Europe’s Moment to Rebuild for Growth
Europe’s prosperity has long relied on shared systems of energy, transport, and digital connectivity. Those systems now need renewal. Energy costs remain twice as high as in the US, climate events caused €50 billion in damages last year, and productivity growth has slowed.
But the foundations for renewal are strong. Europe’s green-technology leadership, cross-border integration, and proven industrial capabilities offer a clear platform for acceleration. By modernizing infrastructure, Europe can boost competitiveness, reduce dependencies, and anchor the next era of sustainable growth.
Europe’s infrastructure must become its competitive backbone; enabling growth, sustainability, and resilience for decades to come.
—BCG & Dansk Industri, 2025
Infrastructure: The Backbone of Europe’s Future
Modern infrastructure delivers impact across three dimensions:
- Competitiveness: Each euro invested yields up to €2.1 in returns, supporting €20 trillion in additional GDP and €2,000 more output per citizen per year by 2040.
- Sustainability: More than half of required emission reductions depend on infrastructure build-out, enabling 70 percent of the 2040 climate target.
- Resilience: Stronger systems can cut gas imports by two-thirds, stabilize energy prices, and lower annual climate damages by €50 billion.
The €12 Trillion Investment Imperative
Meeting Europe’s ambitions requires roughly €800 billion per year (3.5 % of GDP), more than double historic levels. Energy (€5.5 T) and buildings (€3.6 T) dominate total needs, followed by transport (€1 T), information and telecom (€0.7 T), and nature and resources (€0.2 T).
Accelerating delivery is as critical as mobilizing capital. EV-charging networks must expand 6× faster, data-center capacity 5×, and grids and retrofits 2× to meet targets.
Unlocking Europe’s Delivery Potential
Progress is underway across many sectors, yet Europe can achieve far more by improving coordination and execution. Projects today overrun budgets by ~30 percent and face lengthy permitting processes.
By addressing two key areas; cyclical pressures (cost inflation, skills shortages, supply constraints) and systemic barriers (fragmented regulation, limited private-capital channels), Europe can scale up faster and more efficiently.

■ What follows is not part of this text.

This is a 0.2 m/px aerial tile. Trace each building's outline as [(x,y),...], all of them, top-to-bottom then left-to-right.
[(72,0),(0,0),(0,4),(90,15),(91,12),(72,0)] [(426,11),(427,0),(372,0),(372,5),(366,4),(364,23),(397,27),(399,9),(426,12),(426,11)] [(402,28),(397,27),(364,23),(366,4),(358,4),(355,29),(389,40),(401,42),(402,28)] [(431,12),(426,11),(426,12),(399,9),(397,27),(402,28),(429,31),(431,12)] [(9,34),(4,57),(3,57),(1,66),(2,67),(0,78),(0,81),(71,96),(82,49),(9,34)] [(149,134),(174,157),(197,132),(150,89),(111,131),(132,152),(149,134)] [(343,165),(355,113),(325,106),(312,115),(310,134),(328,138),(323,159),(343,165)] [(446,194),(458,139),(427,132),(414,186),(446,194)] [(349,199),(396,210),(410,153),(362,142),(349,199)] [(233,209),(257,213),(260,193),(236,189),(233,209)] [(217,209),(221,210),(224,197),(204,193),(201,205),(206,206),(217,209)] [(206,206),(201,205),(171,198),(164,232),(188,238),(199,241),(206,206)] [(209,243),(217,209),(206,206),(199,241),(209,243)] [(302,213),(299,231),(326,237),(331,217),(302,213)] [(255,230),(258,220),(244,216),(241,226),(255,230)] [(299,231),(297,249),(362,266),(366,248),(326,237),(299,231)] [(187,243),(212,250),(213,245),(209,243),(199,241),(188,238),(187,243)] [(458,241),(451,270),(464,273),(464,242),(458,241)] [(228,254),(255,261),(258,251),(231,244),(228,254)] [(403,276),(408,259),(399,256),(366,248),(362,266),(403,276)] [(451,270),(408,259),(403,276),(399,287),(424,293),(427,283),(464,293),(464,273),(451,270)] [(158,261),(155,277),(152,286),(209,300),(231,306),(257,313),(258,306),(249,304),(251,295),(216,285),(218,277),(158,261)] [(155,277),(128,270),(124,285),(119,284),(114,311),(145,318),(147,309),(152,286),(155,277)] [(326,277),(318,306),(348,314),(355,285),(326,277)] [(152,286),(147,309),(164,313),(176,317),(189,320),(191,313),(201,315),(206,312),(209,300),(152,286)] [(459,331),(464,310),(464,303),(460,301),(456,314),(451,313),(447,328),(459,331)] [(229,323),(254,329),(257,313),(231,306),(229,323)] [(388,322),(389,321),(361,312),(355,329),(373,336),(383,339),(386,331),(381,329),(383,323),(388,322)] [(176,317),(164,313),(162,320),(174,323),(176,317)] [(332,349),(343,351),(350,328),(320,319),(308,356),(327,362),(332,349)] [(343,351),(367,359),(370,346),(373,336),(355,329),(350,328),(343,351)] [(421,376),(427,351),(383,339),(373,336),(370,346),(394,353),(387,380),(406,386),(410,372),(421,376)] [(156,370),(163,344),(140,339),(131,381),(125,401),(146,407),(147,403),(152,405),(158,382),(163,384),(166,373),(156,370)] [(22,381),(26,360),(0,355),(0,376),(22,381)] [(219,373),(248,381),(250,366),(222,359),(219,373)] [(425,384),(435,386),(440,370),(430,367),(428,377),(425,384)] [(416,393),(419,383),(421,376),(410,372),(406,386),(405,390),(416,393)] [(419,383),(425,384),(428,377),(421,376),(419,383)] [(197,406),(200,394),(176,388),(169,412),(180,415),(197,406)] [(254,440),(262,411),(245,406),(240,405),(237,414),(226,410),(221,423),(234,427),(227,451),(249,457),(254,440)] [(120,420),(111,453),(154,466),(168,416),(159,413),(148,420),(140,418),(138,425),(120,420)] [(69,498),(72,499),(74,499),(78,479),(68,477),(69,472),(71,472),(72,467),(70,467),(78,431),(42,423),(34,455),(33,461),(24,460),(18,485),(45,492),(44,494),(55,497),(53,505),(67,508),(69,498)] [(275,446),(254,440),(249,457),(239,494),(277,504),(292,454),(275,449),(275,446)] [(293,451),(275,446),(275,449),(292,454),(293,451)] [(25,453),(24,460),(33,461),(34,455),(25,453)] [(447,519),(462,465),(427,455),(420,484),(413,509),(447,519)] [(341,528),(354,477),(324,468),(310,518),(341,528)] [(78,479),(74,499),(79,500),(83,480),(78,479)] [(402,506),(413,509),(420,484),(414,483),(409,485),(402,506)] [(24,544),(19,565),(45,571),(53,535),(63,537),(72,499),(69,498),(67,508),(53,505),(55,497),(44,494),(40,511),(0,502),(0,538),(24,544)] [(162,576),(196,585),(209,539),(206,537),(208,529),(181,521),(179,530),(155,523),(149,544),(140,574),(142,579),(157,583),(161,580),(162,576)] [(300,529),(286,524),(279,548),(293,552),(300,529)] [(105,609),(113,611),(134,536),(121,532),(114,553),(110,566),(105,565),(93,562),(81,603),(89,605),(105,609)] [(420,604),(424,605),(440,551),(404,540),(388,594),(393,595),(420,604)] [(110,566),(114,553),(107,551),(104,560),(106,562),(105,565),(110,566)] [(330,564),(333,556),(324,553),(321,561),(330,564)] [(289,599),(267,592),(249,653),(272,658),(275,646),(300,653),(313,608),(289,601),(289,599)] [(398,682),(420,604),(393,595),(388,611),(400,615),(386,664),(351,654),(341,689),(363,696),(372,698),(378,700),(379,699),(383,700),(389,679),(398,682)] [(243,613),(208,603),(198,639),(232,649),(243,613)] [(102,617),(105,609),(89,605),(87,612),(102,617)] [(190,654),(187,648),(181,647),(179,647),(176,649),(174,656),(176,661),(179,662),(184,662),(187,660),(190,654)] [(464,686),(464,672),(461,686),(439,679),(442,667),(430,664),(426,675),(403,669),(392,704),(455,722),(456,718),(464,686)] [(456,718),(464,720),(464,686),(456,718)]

With stronger alignment between governments, investors, and industry, infrastructure delivery can shift from constraint to competitive advantage.
A New Paradigm for European Infrastructure
Europe can move from fragmented national projects to a coordinated continental backbone. Five priorities will define success:
- Prioritize European impact. Focus on cross-border projects; grids, interconnectors, hydrogen corridors, and data hubs.
- Ensure transparency and predictability. Streamline approvals and provide clear, long-term investment plans.
- Accelerate delivery. Build resilient supply chains, expand skilled talent, and improve project governance.
- Mobilize private capital. Unlock €1.4 trillion through public-private partnerships and de-risking frameworks.
- Enable interoperability. Connect energy, transport, and digital systems for seamless cross-border flows.
The Opportunity to Act Now
Momentum is building. From the Nordics’ green leadership to growing EU-wide coalitions, Europe is proving how investment in modern infrastructure can turn sustainability into competitiveness.
The task ahead is clear: align ambition, mobilize capital, and deliver at scale. Doing so will strengthen Europe’s industrial base, secure energy independence, and build resilience for generations to come.